Por que só depois da tragédia?
Em 27 de janeiro de 2013, o país parou diante do horror: um incêndio na Boate Kiss, em Santa Maria (RS), tirou a vida de 242 pessoas e deixou 636 sobreviventes com cicatrizes físicas e emocionais que jamais desaparecerão.
Na época, prometeram mudanças. E elas vieram — depois da tragédia. Uma onda de fiscalizações varreu o Brasil, fechando casas noturnas irregulares, exigindo extintores, saídas de emergência, alvarás atualizados. Tudo no calor da comoção. Tudo depois.
Agora, o filme se repete.
Em 1999, na Bahia, 37 pessoas morreram após consumir cachaça contaminada com metanol — um veneno. O caso chocou o país. Houve reportagens, investigações e promessas de fiscalização mais rigorosa.
Nada foi feito.
Hoje, em 2025, a mesma tragédia volta a acontecer: dezenas de pessoas internadas, algumas cegas, outras mortas. Cachaça adulterada novamente. E, como sempre, o país reage depois.
Repetem-se as manchetes, as entrevistas, os “mutirões de fiscalização” anunciados com pompa. Mas a pergunta que não cala é:
Por que só depois?
Onde estava a vigilância antes das mortes?
Quantos produtores ilegais de bebidas foram punidos de fato nos últimos 25 anos?
Quantos foram presos por adulteração, falsificação, envenenamento da população?
Estão presos?
Pagaram suas penas?
Ou voltaram ao mesmo ramo, impunes e ignorados?

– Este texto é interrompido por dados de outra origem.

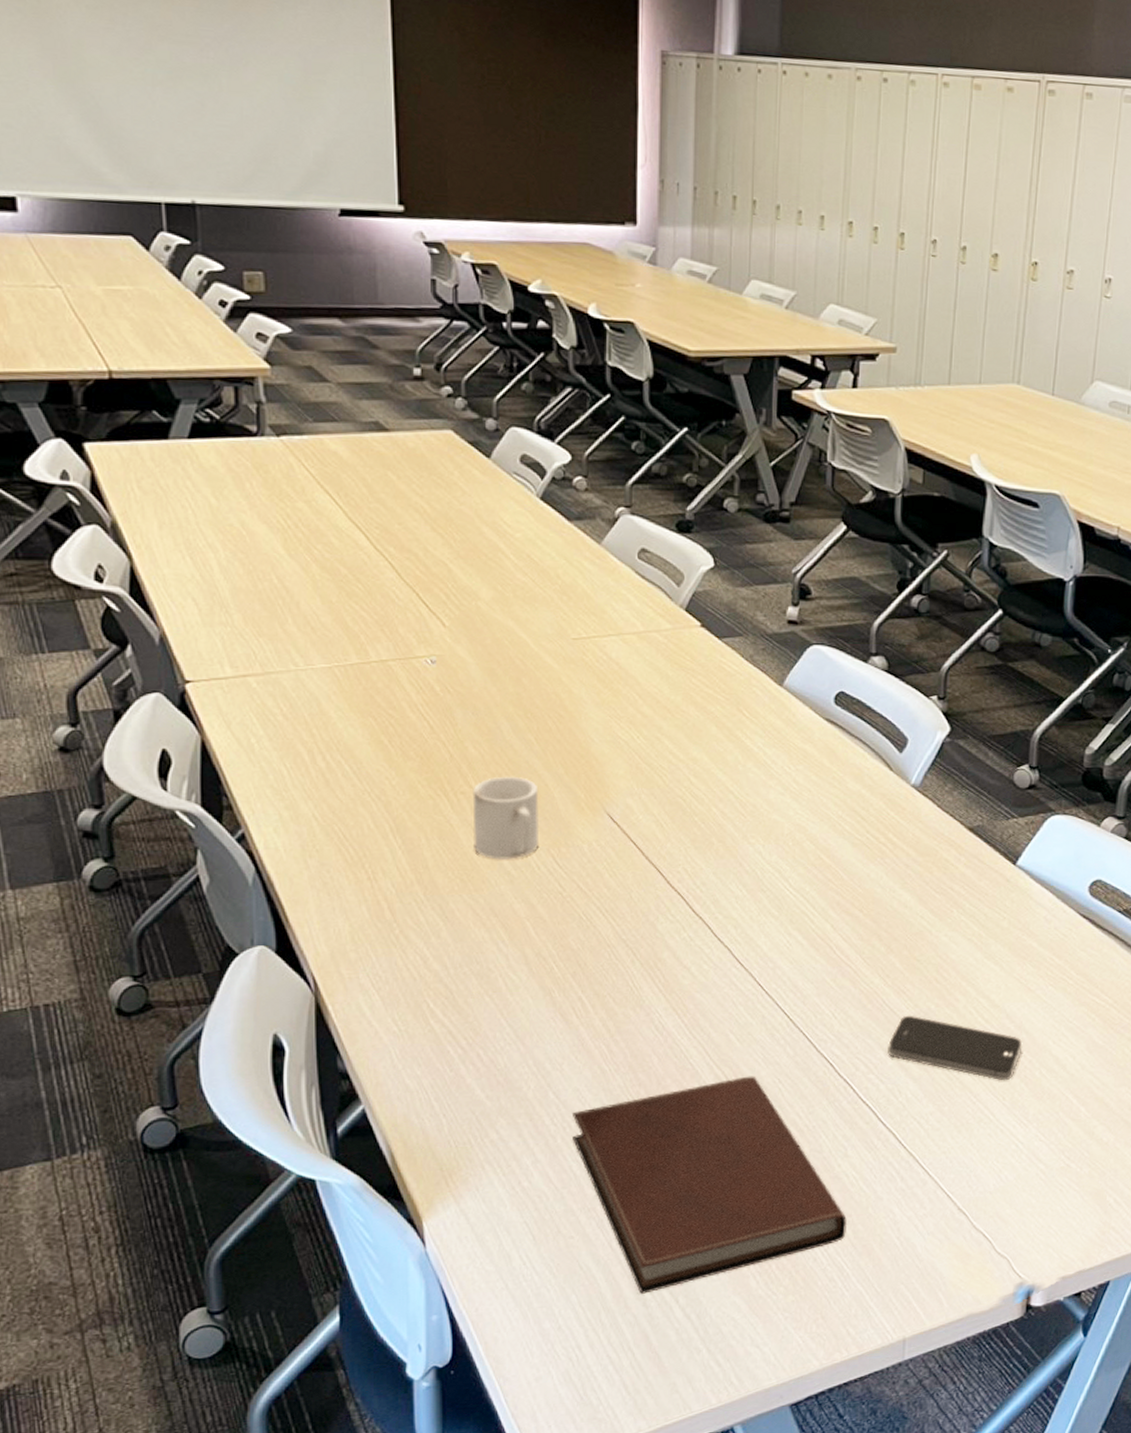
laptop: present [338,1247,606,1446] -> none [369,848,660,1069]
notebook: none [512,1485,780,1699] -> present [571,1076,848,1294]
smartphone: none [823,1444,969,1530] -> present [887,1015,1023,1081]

O Brasil parece funcionar apenas movido à tragédia. As leis existem, os órgãos de fiscalização também. Mas atuam como se estivessem de olhos vendados — até que o sangue corra, até que o país chore mais uma vez.
É sempre depois.
Depois da morte. Depois da dor. Depois da revolta.
Nunca na prevenção.
Nunca no rigor.
Nunca na raiz do problema.
Indignação não basta.
É hora de o Brasil deixar de ser o país do “depois” — e se tornar o país do “antes que aconteça”.
Porque as próximas vítimas já estão por aí, andando pelas ruas, confiando nas instituições. E elas não merecem morrer para que o sistema acorde por mais uma semana.